The Jumbo has become a modern-day yardstick in the lexicon of superlatives. Like football pitches, and Nelson’s Column and Wales, it is now an established unit of measurement. For instance, I was told the other day that the nets being used by modern supertrawlers are big enough to envelop a dozen 747s. I have no idea how big they are, but I sort of get the picture.
There’s only one thing blokes love more than an interesting fact and that’s a superlative. That’s why I like the 747, because it’s the biggest and the fastest and the heaviest… and the best.
In the beginning it had a rough ride. In the 1,013 test flights the engines had to be changed 55 times. They even overheated on the very first commercial flight, which is why the ill-fated Clipper Victor was brought in as a last-minute replacement. Then there was a recession, which coupled with the technical problems meant the 747 was originally known as the Dumbo Jet.
Oh, how things change. Most people today choose a specific flight because it suits their
requirements on a particular day. Not me though. I tailor my travel arrangements so that I can go on a Jumbo.
777s are rubbish, and while I recognise that the four-engined Airbuses are astonishingly quiet they’re still buses. And where’s the glamour in that?
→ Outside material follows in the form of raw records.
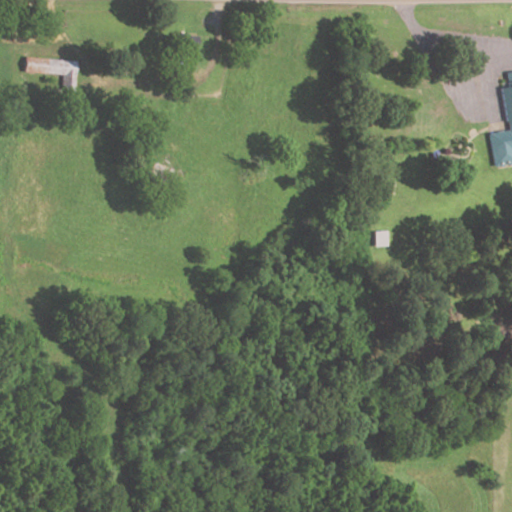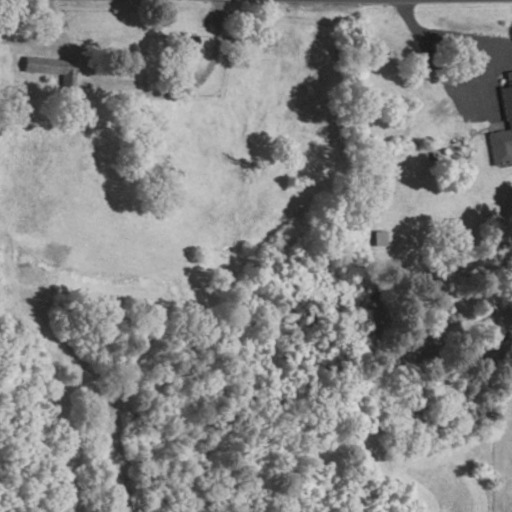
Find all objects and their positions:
road: (415, 29)
building: (181, 46)
road: (478, 49)
building: (49, 66)
building: (52, 68)
road: (477, 81)
road: (59, 98)
building: (501, 128)
building: (502, 131)
building: (328, 144)
road: (474, 173)
building: (157, 174)
building: (376, 240)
When I get on a Jumbo I’m always going somewhere exotic – they don’t use them on hops to the Isle of Man – and I want a taste of that on the plane. Which is why I like the stairs. Having decided a hump for the flight deck was a good idea, there was plenty of discussion about what might be placed behind it. A hair salon was one serious suggestion. A casino was another.
It’s perfect now, as the best bit of business class. Up there you don’t have the sense of being a veal calf. And if the airline has its head screwed on, you’re also away from the peril of a screaming baby. Up there you can convince yourself you’re in an exec jet. Only you can’t, of course, because a Jumbo is so much quieter.
The one place you don’t want to be on a 747 is on the flight deck. We sort of assume as we slide down to the runway that all is calm and automated up there at the business end but, let me assure you,
this is not so. Once I was invited to sit in the jump seat for a landing into Houston.